EXTRAIT:
──────────────────────────────
L’objectif du trilogue est d’explorer les différentes pistes de compromis possibles, avant d’en rendre compte aux différentes délégations. Si ce travail est particulièrement fructueux, les membres du comité de conciliation n’ont plus qu’à avaliser l’accord trouvé lors du trilogue. On observe là un premier glissement néfaste pour la démocratie : l’essentiel des négociations ont lieu à huis-clos, lors des trilogues, et les débats publiques au sein du comité de conciliation se trouvent vidés de leur sens. Aucune conférence de presse ne vient ponctuer les trilogues. Il est impossible, dans ces conditions, de connaître la position que chaque État membre ou chaque député a adopté. Cela signifie également l’absence d’un historique à la disposition du public pour comprendre comment l’accord final a été obtenu, au prix de quels accommodements et quelles concessions.

Une conséquence prévisible : lors des trilogues, l’efficience de la loi a tendance à disparaître derrière la nécessité de légiférer malgré les oppositions persistantes rencontrées de part et d’autre. C’est ainsi que, « outil politique », le trilogue a tendance a grandement dégrader la qualité de la loi. Cela génère une incertitude préjudiciable au bon fonctionnement de tout système juridique. Vicky Marissen, professeur invitée au Collège d’Europe de Bruges et de Natolin, dénonce ainsi des solutions superficielles, inexactes et inapplicables. Cela accroît l’usage d’actes de mise en œuvre exhaustifs, pour compenser les flous juridiques volontairement laissés dans le compromis politique lors du trilogue.
──────────────────────────────
DONNÉES FOURNIES:
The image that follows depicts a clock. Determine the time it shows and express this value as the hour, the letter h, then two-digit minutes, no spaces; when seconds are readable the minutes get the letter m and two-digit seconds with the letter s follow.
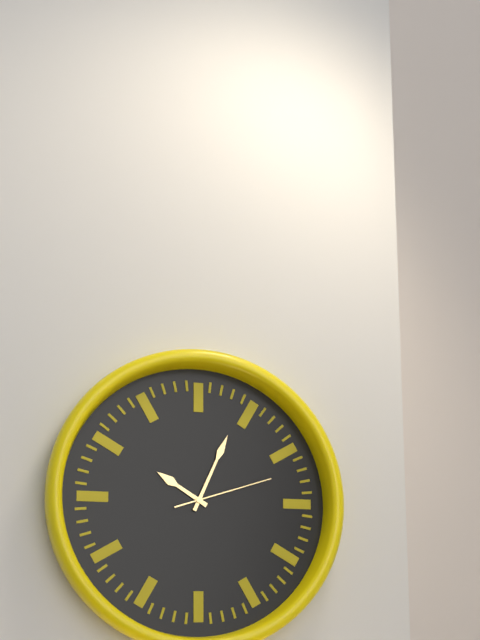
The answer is 10h04m12s
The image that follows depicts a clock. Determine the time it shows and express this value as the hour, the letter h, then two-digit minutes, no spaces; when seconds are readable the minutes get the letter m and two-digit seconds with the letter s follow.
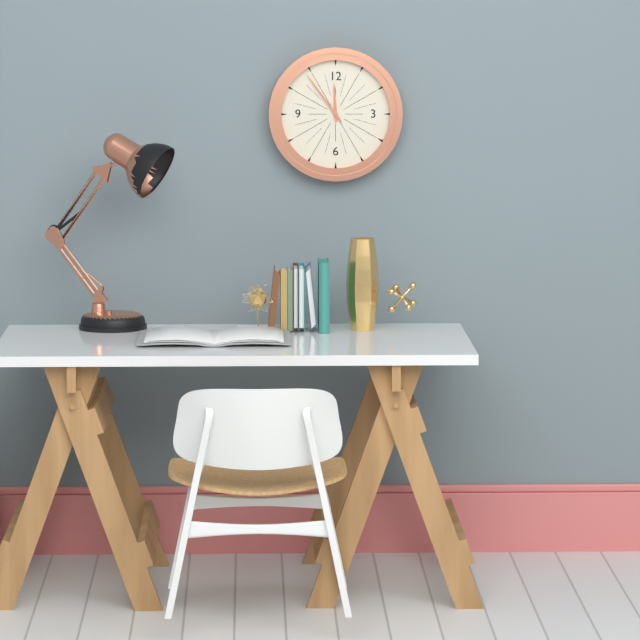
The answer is 11h54
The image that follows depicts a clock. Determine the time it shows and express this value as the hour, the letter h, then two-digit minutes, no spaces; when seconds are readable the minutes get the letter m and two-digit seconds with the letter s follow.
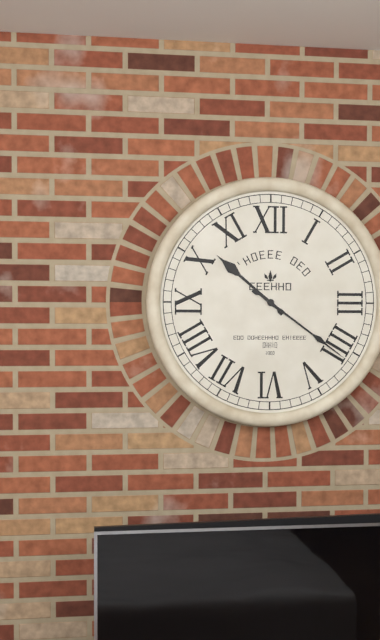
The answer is 10h21
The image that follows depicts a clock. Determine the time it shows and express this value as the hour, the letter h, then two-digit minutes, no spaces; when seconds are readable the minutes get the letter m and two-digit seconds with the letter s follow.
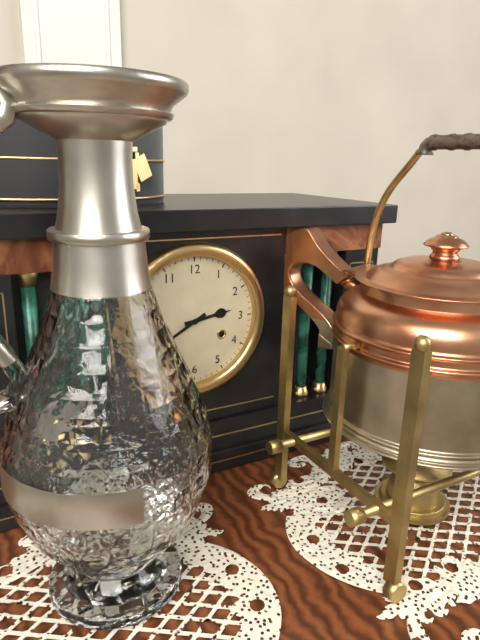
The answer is 2h40
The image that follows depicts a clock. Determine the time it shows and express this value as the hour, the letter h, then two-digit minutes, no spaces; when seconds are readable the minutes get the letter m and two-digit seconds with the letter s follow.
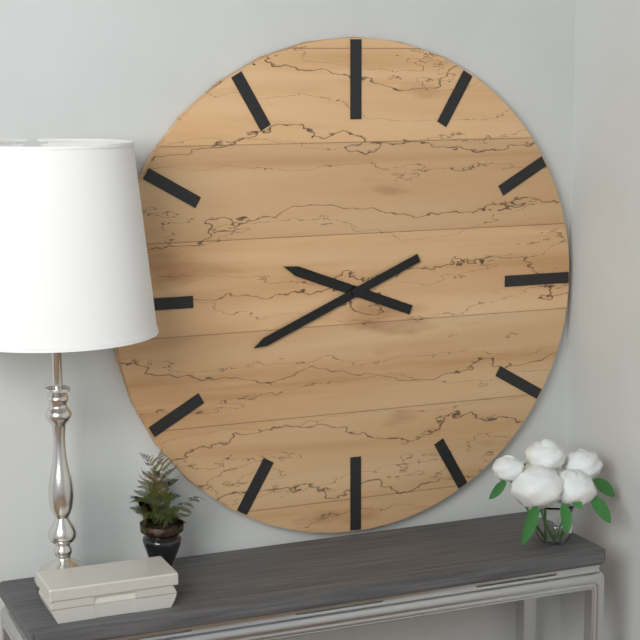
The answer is 9h41
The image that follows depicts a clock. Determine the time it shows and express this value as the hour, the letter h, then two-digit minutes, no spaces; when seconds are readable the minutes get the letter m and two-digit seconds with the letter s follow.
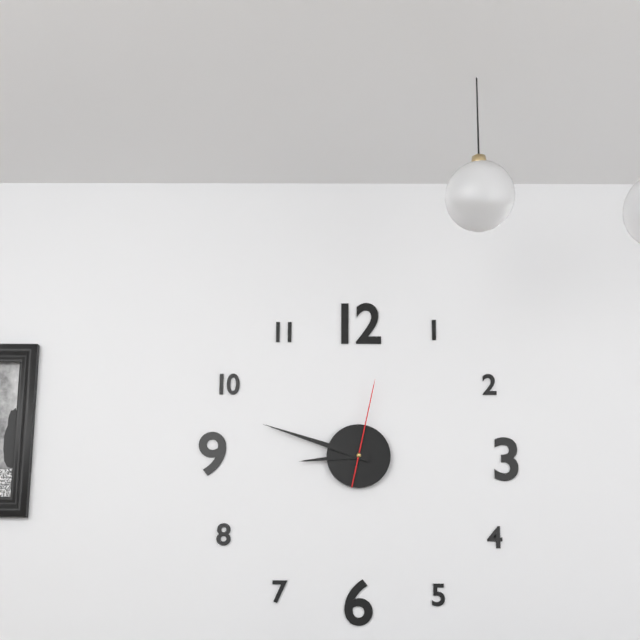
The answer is 8h48m02s
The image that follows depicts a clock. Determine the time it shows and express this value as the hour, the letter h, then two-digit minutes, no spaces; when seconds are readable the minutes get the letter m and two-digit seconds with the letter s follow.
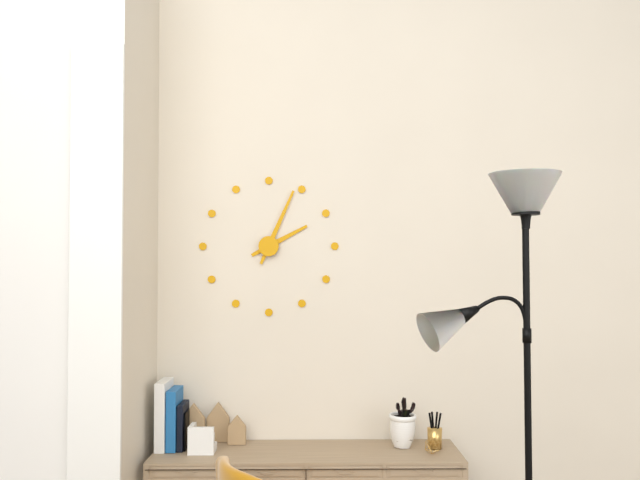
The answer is 2h04
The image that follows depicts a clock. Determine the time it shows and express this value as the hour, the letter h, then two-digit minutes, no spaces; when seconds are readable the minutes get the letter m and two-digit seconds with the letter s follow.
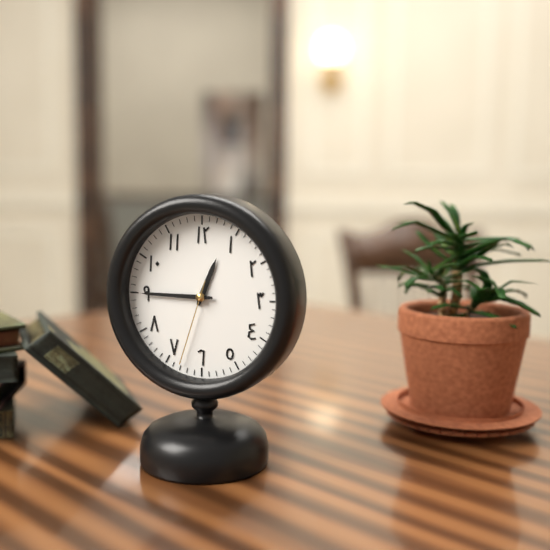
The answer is 12h45m33s
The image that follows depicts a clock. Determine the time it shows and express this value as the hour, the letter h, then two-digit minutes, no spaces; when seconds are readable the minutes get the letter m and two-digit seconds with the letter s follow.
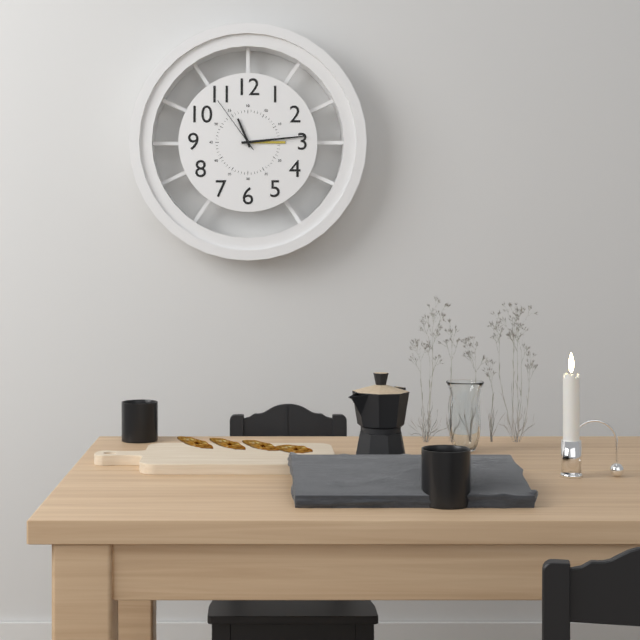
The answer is 11h14m54s
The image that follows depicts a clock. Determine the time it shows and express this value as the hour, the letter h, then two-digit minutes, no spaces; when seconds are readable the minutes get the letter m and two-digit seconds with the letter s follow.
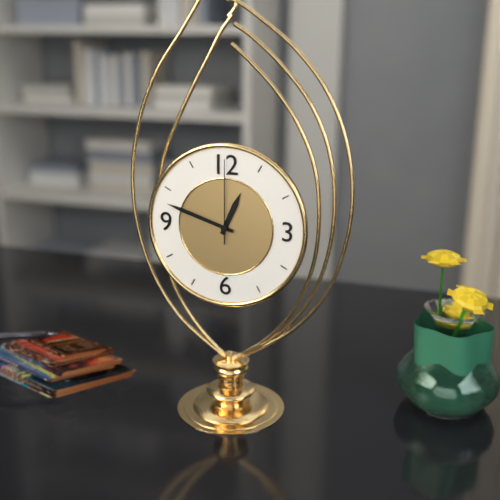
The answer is 12h48m00s
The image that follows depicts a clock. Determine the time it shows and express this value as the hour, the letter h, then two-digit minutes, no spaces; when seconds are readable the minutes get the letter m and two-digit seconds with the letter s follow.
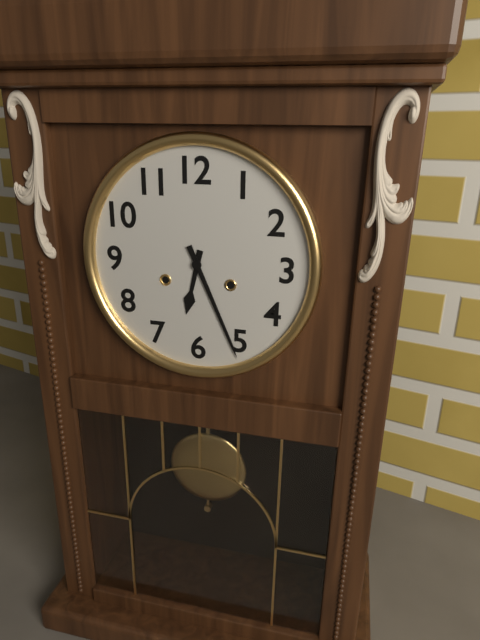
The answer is 6h26
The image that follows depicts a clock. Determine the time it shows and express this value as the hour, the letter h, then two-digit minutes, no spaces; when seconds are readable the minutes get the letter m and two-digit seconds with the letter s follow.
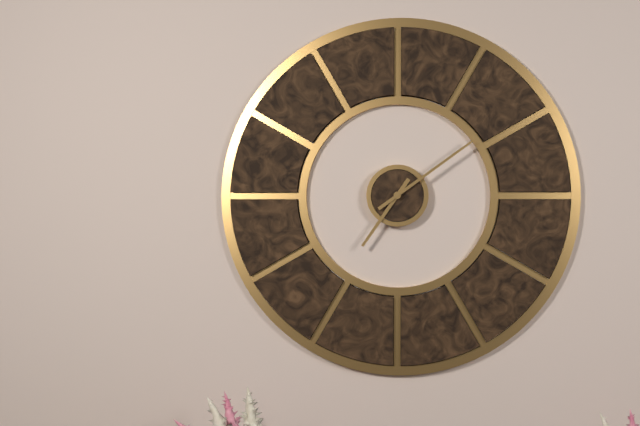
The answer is 7h09
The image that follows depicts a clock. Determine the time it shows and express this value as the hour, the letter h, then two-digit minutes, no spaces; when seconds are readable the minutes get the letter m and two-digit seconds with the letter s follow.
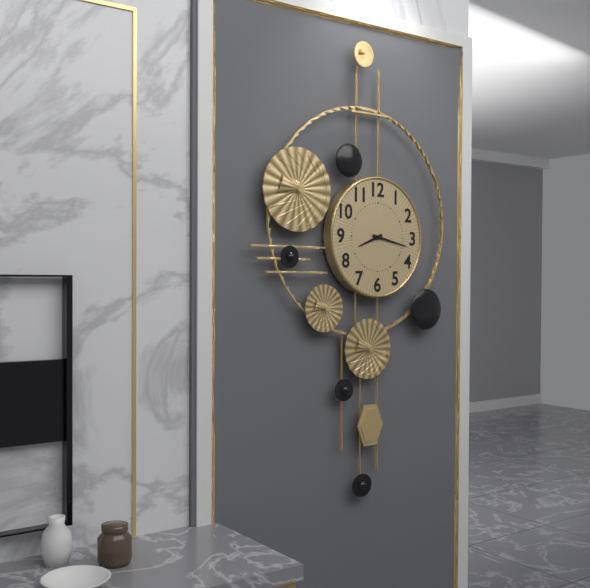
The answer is 8h17
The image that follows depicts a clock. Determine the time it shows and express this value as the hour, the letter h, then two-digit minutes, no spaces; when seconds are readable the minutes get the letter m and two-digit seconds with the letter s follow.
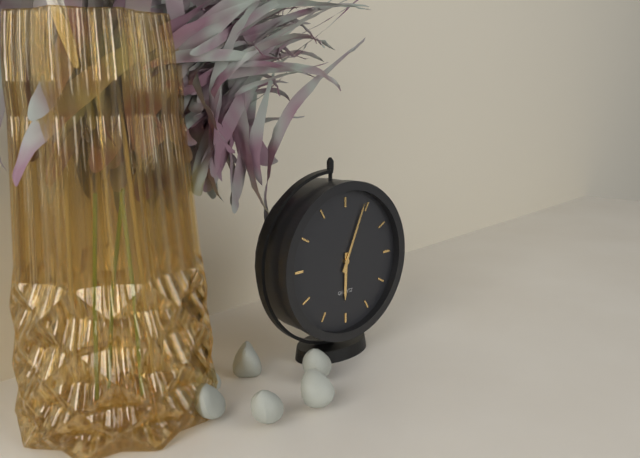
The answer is 6h04
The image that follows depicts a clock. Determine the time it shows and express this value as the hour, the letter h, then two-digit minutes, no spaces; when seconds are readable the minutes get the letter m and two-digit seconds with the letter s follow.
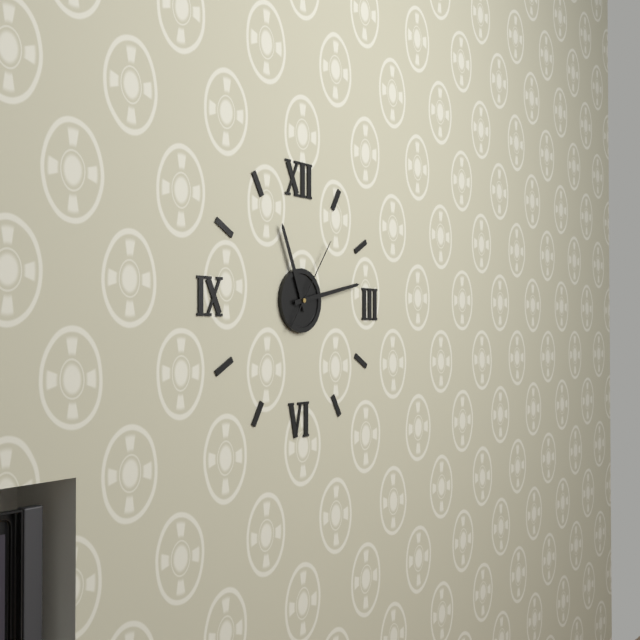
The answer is 11h13m06s
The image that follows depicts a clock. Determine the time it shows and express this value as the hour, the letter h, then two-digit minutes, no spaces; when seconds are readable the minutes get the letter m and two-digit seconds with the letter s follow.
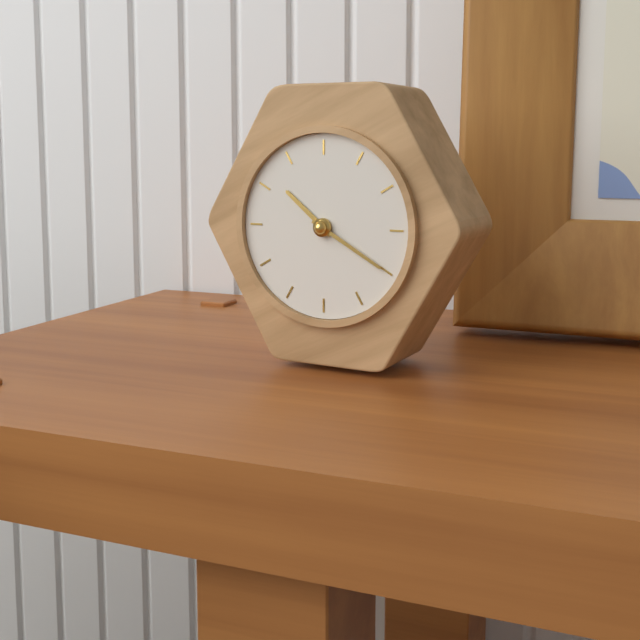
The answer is 10h20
──────────────────────────────
CONSIGNES À TRAITER:
**a)** Comment traduire en anglais la phrase « Aucune conférence de presse ne vient ponctuer les trilogues. », tirée de l'extrait sur les trilogues ?
**b)** Répétez mot pour mot le passage de l'extrait sur les trilogues en commençant à « Une conséquence prévisible : lors » et en terminant à « politique lors du trilogue. ».

RÉPONSES PAR CONSIGNE:
**a)** No press conference punctuates the trilogues.

**b)**
Une conséquence prévisible : lors des trilogues, l’efficience de la loi a tendance à disparaître derrière la nécessité de légiférer malgré les oppositions persistantes rencontrées de part et d’autre. C’est ainsi que, « outil politique », le trilogue a tendance a grandement dégrader la qualité de la loi. Cela génère une incertitude préjudiciable au bon fonctionnement de tout système juridique. Vicky Marissen, professeur invitée au Collège d’Europe de Bruges et de Natolin, dénonce ainsi des solutions superficielles, inexactes et inapplicables. Cela accroît l’usage d’actes de mise en œuvre exhaustifs, pour compenser les flous juridiques volontairement laissés dans le compromis politique lors du trilogue.